◆ **Work to complete**: Exclude pictures and give again exactly the lines of the listing, beginning with its first line and ending with the one that contains "indicating the adaptation".

◆ **Collected data**:
┌──

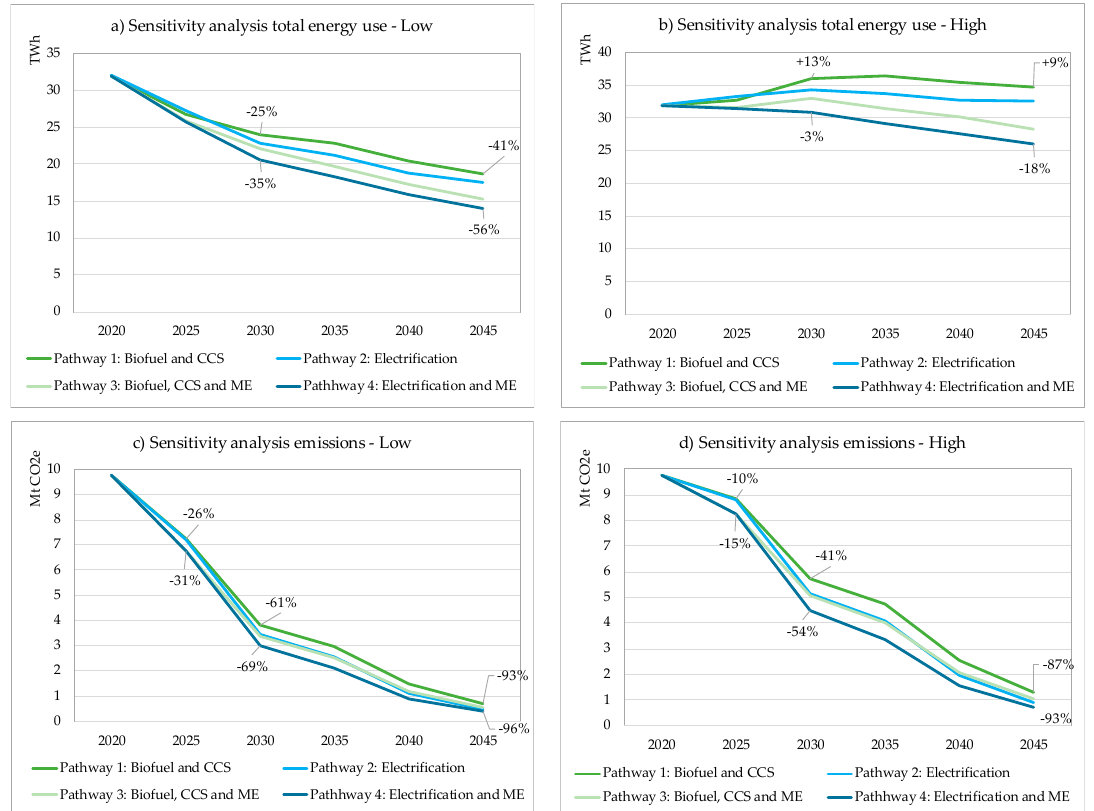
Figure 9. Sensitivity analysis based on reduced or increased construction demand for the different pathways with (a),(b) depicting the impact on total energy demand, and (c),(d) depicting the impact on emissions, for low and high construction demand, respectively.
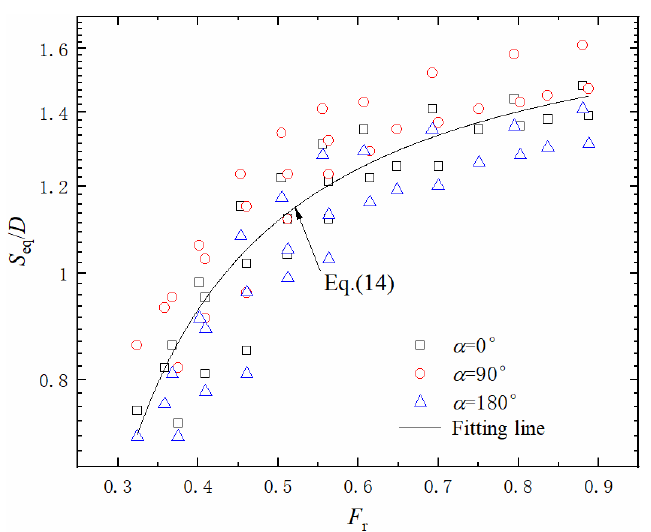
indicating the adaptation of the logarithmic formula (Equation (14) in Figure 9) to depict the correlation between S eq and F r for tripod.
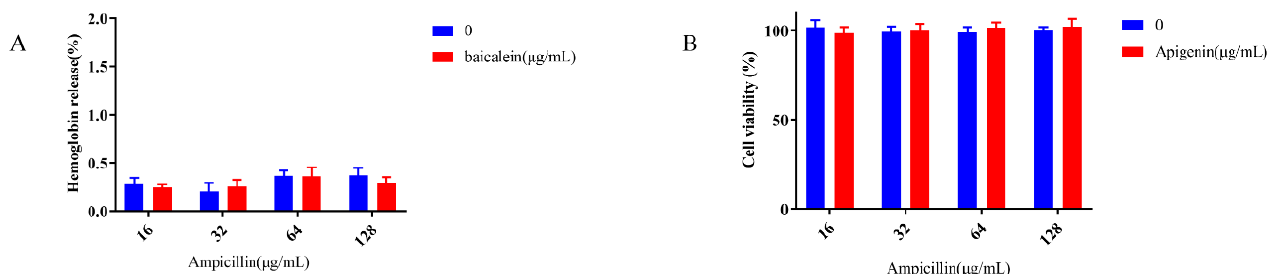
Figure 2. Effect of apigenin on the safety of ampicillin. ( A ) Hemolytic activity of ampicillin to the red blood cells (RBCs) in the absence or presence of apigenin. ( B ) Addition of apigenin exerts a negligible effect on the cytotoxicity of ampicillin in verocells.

└──

◆ **Exercise solution**:
Figure 9. Sensitivity analysis based on reduced or increased construction demand for the different pathways with (a),(b) depicting the impact on total energy demand, and (c),(d) depicting the impact on emissions, for low and high construction demand, respectively.
indicating the adaptation of the logarithmic formula (Equation (14) in Figure 9) to depict the correlation between S eq and F r for tripod.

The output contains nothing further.